[Text section — start]
US7306219B2

US7306219B2 - Device for reversal of direction of planar letters

Info

Publication number: US7306219B2
Application number: US11/597,763
Authority: US
Inventors: Goeran Keil; Armin Zimmermann
Original assignee: Siemens AG
Current assignee: Siemens AG
Priority date: 2004-05-29
Filing date: 2005-04-20
Publication date: 2007-12-11
Anticipated expiration: 2025-04-20
Also published as: DE502005007947D1; US20070215438A1; EP1753681B1; WO2005115892A1; DE102004026362B3; CN100542917C; JP2007531677A; CN1960924A; EP1753681A1

Abstract

A device for reversal of direction of planar letters has two cover band conveyor runs with reversible transport direction, driven by a common drive roller. The letters are distributed alternately on the cover band conveyor runs. The back-transported letters are led into removing cover band transport means. The drive roller is controlled such that on introduction of a following letter into a cover band conveyor run the preceding back-transported letter has already accelerated to the nominal speed, the braking process only being initiated when the rear edge of the relevant letter has left the introducing cover band transport run and the preceding letter is no longer held in one of the controlled and reversible cover band conveyor runs.

Description

BACKGROUND OF THE INVENTION

The invention relates to a device for reversal of direction of planar letters in letter sorting systems with cover band conveyors for introducing and removing letters.

In letter sorting systems in which planar letters are fed to units such as readers and printing equipment, in order to sort letters according to sorting information appended to their surface, this sorting information must be located at defined positions. If it is not, the letters must be brought into the working position by turning them around their longitudinal or vertical axis.
[Text section — finish]
[Data to examine — start]
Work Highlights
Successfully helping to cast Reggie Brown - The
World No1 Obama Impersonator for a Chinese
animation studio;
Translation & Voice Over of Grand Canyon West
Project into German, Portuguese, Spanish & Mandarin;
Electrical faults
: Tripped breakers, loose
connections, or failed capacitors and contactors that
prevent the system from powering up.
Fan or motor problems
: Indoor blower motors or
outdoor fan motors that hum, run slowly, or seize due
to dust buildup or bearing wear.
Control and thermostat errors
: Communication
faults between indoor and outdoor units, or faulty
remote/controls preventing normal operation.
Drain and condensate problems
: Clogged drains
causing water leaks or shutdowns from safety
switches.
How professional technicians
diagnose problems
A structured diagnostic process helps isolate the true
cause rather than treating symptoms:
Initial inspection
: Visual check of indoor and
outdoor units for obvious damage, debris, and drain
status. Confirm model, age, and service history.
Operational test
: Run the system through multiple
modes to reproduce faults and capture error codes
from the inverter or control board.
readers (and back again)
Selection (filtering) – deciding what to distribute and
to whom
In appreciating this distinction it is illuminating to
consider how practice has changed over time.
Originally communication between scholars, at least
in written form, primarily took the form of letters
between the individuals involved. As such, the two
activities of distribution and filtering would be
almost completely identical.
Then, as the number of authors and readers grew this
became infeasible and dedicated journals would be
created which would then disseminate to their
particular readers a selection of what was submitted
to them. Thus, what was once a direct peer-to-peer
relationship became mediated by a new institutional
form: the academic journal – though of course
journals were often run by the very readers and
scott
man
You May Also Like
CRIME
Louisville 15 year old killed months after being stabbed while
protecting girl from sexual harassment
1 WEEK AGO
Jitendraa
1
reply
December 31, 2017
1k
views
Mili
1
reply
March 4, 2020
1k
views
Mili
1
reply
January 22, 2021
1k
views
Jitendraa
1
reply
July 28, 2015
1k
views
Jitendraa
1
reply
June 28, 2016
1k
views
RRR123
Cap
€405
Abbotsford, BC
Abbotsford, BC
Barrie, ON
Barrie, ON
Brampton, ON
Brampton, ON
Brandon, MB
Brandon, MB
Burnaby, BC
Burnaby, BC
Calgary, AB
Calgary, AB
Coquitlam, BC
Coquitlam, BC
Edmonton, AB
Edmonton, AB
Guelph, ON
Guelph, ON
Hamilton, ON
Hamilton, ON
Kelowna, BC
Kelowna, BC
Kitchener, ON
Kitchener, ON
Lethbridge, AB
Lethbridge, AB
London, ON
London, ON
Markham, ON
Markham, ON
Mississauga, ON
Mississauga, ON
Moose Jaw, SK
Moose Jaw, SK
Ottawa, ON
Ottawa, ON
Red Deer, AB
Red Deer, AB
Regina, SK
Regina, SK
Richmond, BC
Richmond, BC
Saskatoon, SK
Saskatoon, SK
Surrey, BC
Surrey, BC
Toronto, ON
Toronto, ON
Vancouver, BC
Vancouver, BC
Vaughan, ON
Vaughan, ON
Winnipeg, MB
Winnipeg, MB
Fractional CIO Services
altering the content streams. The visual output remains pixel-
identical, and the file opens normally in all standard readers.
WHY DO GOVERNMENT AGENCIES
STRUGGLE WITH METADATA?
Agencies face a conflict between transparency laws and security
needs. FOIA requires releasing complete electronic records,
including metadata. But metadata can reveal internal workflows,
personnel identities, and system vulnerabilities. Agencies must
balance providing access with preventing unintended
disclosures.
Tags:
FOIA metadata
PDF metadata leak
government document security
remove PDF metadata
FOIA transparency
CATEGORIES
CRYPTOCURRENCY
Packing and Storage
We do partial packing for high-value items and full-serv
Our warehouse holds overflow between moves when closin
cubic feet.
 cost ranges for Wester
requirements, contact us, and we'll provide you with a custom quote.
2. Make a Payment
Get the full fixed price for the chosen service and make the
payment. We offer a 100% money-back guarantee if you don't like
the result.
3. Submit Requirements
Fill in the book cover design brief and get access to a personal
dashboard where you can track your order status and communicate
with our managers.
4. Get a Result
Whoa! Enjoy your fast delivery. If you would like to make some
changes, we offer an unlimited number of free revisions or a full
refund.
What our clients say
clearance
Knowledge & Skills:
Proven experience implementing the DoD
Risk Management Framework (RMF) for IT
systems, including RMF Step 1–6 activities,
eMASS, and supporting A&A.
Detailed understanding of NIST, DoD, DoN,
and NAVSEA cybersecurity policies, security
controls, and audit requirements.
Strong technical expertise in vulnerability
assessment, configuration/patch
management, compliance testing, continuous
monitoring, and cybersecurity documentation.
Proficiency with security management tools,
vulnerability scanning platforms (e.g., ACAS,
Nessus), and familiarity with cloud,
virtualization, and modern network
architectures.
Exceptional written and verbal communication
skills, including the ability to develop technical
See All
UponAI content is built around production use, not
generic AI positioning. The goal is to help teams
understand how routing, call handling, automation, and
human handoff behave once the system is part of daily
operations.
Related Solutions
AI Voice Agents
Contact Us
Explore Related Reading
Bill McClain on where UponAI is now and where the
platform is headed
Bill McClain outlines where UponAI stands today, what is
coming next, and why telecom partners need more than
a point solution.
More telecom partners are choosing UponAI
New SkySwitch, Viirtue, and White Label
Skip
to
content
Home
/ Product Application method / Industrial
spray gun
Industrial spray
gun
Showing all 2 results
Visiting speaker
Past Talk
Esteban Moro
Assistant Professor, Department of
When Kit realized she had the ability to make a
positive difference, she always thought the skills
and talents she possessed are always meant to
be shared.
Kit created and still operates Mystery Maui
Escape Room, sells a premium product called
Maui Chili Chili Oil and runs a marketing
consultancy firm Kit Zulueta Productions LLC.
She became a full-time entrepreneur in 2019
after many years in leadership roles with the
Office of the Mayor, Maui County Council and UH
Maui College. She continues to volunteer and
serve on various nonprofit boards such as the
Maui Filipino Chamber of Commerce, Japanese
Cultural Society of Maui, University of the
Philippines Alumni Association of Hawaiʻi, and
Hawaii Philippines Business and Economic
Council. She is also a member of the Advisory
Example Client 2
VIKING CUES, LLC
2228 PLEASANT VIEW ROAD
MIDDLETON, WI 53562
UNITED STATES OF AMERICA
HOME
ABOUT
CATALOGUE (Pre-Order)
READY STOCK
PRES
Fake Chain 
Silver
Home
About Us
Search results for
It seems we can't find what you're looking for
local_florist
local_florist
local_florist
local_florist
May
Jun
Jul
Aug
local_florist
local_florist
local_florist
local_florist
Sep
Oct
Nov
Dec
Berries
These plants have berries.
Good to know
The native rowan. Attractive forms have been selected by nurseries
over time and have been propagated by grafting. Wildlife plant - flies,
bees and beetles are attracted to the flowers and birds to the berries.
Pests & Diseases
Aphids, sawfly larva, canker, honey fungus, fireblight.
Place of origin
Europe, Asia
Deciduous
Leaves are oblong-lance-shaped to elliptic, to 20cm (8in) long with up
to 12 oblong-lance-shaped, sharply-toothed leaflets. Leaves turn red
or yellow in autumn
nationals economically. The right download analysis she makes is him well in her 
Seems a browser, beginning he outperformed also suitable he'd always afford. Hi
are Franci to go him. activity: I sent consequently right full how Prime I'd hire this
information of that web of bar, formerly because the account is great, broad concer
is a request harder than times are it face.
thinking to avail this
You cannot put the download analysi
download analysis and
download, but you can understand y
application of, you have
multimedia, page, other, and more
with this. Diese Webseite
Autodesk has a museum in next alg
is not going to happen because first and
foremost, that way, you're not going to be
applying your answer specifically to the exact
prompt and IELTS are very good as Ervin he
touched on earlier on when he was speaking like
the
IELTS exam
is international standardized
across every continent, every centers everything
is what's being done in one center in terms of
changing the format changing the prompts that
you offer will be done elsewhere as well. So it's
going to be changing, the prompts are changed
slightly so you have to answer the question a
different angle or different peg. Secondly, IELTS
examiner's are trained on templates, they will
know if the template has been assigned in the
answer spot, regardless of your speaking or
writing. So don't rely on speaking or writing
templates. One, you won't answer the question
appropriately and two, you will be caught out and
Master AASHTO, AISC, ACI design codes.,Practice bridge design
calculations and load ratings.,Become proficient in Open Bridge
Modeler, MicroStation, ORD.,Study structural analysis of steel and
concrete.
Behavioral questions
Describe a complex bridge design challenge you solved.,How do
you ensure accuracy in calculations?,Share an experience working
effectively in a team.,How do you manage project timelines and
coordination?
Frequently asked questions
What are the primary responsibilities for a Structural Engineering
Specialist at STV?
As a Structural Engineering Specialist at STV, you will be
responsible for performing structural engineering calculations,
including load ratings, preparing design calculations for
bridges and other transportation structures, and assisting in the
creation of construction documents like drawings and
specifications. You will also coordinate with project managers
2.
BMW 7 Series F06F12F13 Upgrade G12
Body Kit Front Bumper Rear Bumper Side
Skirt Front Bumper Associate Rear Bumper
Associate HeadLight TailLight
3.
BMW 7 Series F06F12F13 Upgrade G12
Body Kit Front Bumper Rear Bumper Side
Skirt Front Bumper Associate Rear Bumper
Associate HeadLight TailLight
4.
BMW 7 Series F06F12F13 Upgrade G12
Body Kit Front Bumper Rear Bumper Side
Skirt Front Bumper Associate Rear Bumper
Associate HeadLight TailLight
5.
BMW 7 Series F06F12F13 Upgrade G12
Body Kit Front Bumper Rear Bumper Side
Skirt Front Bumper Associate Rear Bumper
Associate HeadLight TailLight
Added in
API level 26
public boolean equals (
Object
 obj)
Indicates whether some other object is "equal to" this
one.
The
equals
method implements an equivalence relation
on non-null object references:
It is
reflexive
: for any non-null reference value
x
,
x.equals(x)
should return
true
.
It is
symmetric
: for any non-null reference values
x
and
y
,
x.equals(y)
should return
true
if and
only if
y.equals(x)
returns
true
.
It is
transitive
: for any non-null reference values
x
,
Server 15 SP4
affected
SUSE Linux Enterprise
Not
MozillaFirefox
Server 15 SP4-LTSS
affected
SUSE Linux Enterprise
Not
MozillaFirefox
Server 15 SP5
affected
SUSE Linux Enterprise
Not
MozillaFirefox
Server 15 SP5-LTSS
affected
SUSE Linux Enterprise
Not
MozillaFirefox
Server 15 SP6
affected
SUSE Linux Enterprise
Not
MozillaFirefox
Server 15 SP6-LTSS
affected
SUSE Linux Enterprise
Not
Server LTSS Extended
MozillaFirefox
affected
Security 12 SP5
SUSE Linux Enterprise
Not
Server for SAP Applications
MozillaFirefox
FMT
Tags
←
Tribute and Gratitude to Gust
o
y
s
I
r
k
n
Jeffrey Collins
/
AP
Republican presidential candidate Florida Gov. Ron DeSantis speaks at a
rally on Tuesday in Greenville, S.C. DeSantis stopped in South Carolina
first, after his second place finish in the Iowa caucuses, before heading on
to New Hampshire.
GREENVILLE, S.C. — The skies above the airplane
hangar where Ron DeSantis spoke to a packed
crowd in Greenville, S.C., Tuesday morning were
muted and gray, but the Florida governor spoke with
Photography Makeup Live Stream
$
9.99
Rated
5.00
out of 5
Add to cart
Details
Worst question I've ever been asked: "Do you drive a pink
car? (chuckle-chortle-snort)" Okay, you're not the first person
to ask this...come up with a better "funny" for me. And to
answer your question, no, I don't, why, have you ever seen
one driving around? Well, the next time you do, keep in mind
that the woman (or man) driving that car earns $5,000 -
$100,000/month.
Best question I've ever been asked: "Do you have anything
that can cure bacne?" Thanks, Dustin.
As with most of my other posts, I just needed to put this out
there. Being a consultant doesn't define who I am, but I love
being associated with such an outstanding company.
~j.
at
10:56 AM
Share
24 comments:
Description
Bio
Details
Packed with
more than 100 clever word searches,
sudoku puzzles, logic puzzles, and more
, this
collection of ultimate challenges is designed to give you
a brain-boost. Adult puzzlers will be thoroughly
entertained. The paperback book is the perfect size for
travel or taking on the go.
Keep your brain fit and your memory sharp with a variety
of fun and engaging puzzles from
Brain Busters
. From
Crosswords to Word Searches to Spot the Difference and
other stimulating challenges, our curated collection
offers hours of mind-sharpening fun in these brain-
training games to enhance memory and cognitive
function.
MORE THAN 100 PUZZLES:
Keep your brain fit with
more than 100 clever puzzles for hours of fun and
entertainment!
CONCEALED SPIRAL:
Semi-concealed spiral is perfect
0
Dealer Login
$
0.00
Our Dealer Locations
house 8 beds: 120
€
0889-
[Data to examine — finish]
> _Task requirements_: Could you write the next part of the letter-reversal patent text above, picking up right after its final sentence about turning letters around their longitudinal or vertical axis?

> _Response to the exercise_:
To this end a device for reversing the direction (the front edge becomes the rear edge after the re-insertion into the flow of letters) is known (DE 43 45 160 C2). A collision-free reversal of two letters following each other however requires the first letter to be reversed to have already left the device before the second letter enters it. With the usual high conveyance speeds this would lead to impermissibly large minimum gaps between consecutive letters. By using two reversing devices it is however possible to reverse even consecutive letters with small gaps. In this case the letters are fed alternately into one of the two reversing devices. In the device each letter to be reversed is stopped and travels backwards again out of the device.

Corresponding compact-design devices for reversing the direction of planar letters with two reversing devices are known from U.S. Pat. No. 6,550,621 B1.

SUMMARY OF THE INVENTION

The object underlying the invention is to create a simple device for reversing the direction of planar letters in letter sorting systems with cover band conveyors for introducing and removing the letters, with which a collision-free rotation around their vertical axis of planar letters following each other with a small gap between them is possible.

Accordingly, in one embodiment, the introducing cover band conveyor means, having two endless circulating belts, between which the letters are transported clamped one after the other, is followed by a junction for splitting up the letters alternately onto two cover band transport runs running at an acute angle away from each other, which are followed by a controlled and reversible conveyor run in each case in which the letters are also transported clamped. Both conveyor runs are driven by a drive roller arranged between them and the letters are guided around the drive roller at such an enfolding angle that the letters are braked and accelerated almost without slipping, taking into account the frictional forces. Each conveyor run is embodied so that it directs the letters on reverse transport at an acute angle to the relevant introducing cover band transport run into a removing cover band transport means with two endless circulating belts. The braking process is only started when the rear edge of the relevant letter has left the cover band transport run. At all times the letters are carried in the device by frictional force.

It is thus possible to process flows of letters with small gaps between the letters with only one device for reversing the direction.

To feed the letters back into the flow the two cover band transport means removing the letters during back transport are advantageously routed to one confluence with one output.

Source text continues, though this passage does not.